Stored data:
—————

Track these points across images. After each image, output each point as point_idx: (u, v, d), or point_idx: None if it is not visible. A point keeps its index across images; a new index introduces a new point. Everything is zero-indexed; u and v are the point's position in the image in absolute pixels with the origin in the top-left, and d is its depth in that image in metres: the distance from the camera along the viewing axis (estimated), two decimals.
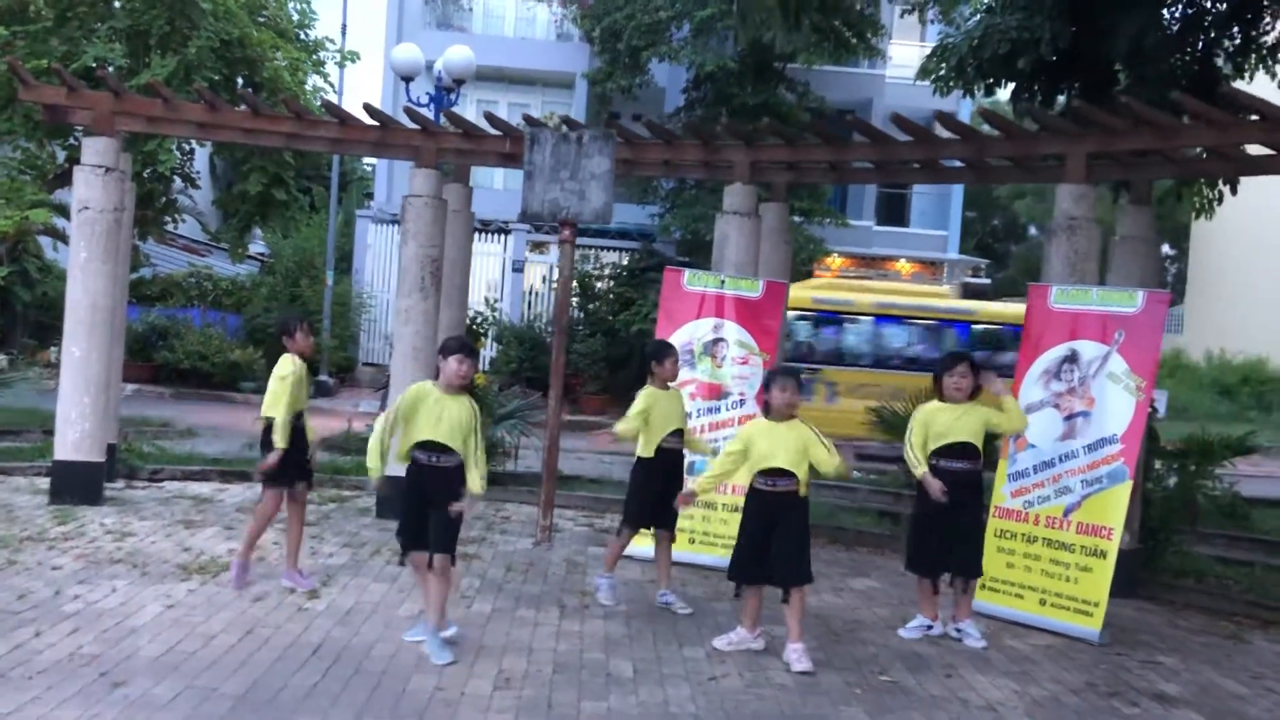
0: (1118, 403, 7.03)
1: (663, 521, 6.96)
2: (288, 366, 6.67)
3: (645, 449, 6.94)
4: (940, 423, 6.60)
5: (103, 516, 8.42)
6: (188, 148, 16.90)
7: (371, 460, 5.70)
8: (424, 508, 5.65)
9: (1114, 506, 6.90)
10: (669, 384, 7.11)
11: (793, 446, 5.92)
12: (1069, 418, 7.20)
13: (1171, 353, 29.08)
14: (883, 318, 18.12)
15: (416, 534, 5.69)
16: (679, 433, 7.07)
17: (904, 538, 6.97)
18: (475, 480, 5.67)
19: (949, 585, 6.83)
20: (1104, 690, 5.83)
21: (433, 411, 5.63)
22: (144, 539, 7.78)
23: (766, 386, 6.15)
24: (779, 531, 5.92)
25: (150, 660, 5.27)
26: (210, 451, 11.73)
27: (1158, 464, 9.38)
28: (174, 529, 8.19)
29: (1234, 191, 11.57)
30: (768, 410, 6.10)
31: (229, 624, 5.92)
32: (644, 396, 6.94)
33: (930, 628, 6.68)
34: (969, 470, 6.59)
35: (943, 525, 6.58)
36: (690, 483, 6.98)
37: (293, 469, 6.73)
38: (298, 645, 5.65)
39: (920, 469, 6.58)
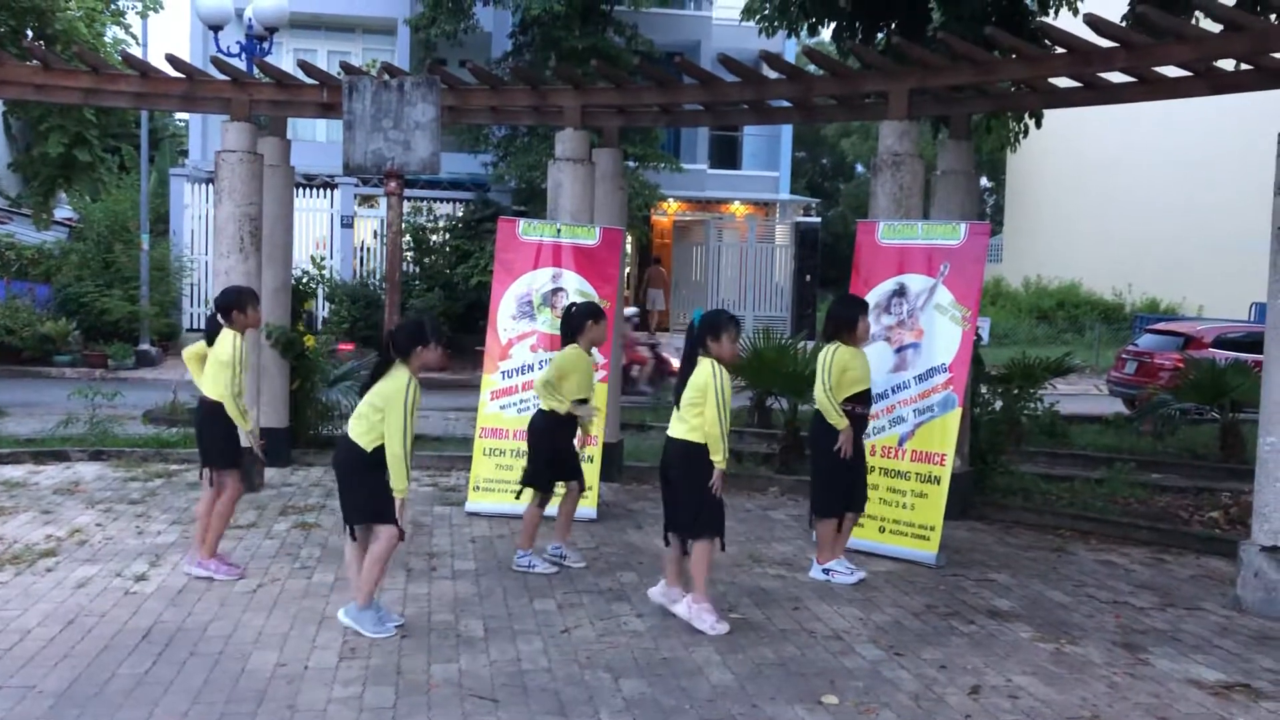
0: (945, 333, 7.24)
1: (572, 473, 6.84)
2: (227, 347, 6.20)
3: (556, 404, 6.68)
4: (858, 368, 6.55)
5: None
6: None
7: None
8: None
9: (945, 433, 7.14)
10: (594, 349, 6.93)
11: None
12: (899, 350, 7.38)
13: (992, 281, 30.42)
14: None
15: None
16: (586, 401, 6.84)
17: (810, 485, 6.91)
18: None
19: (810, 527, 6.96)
20: (943, 611, 6.05)
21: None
22: None
23: (715, 332, 5.57)
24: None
25: None
26: (23, 432, 11.00)
27: (983, 389, 9.78)
28: None
29: (1038, 124, 12.04)
30: (706, 354, 5.58)
31: (47, 615, 5.55)
32: (569, 358, 6.70)
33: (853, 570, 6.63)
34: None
35: (852, 467, 6.56)
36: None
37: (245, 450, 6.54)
38: (125, 632, 5.35)
39: (844, 423, 6.44)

—————

| What is required |
Your answer must be a verbatim copy of the entries above, with no images included.

| Response box |
Track these points across images. After each image, output each point as point_idx: (u, v, d), or point_idx: None if it is not visible. A point keeps its index across images; a new index introduces a new point. Everything is zero-indexed; u and v are the point's position in the image in absolute pixels with the origin in the top-left, and d is its depth in that image in metres: the distance from the camera along the viewing axis (estimated), two decimals.
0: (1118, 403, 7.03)
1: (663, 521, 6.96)
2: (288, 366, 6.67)
3: (645, 449, 6.94)
4: (940, 423, 6.60)
5: (103, 516, 8.42)
6: (188, 148, 16.90)
7: (371, 460, 5.70)
8: (424, 508, 5.65)
9: (1114, 506, 6.90)
10: (669, 384, 7.11)
11: (793, 446, 5.92)
12: (1069, 418, 7.20)
13: (1171, 353, 29.08)
14: (883, 318, 18.12)
15: (416, 534, 5.69)
16: (679, 433, 7.07)
17: (904, 538, 6.97)
18: (475, 480, 5.67)
19: (949, 585, 6.83)
20: (1104, 690, 5.83)
21: (433, 411, 5.63)
22: (144, 539, 7.78)
23: (766, 386, 6.15)
24: (779, 531, 5.92)
25: (150, 660, 5.27)
26: (210, 451, 11.73)
27: (1158, 464, 9.38)
28: (174, 529, 8.19)
29: (1234, 191, 11.57)
30: (768, 410, 6.10)
31: (229, 624, 5.92)
32: (644, 396, 6.94)
33: (930, 628, 6.68)
34: (969, 470, 6.59)
35: (943, 525, 6.58)
36: (690, 483, 6.98)
37: (293, 469, 6.73)
38: (298, 645, 5.65)
39: (920, 469, 6.58)
0: (945, 333, 7.24)
1: (572, 473, 6.84)
2: (227, 347, 6.20)
3: (556, 404, 6.68)
4: (858, 368, 6.55)
5: None
6: None
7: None
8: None
9: (945, 433, 7.14)
10: (594, 349, 6.93)
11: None
12: (899, 350, 7.38)
13: (992, 281, 30.42)
14: None
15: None
16: (586, 401, 6.84)
17: (810, 485, 6.91)
18: None
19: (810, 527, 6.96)
20: (943, 611, 6.05)
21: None
22: None
23: (715, 332, 5.57)
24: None
25: None
26: (23, 432, 11.00)
27: (983, 389, 9.78)
28: None
29: (1038, 124, 12.04)
30: (706, 354, 5.58)
31: (47, 615, 5.55)
32: (569, 358, 6.70)
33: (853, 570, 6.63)
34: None
35: (852, 467, 6.56)
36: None
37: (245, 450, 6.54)
38: (125, 632, 5.35)
39: (844, 423, 6.44)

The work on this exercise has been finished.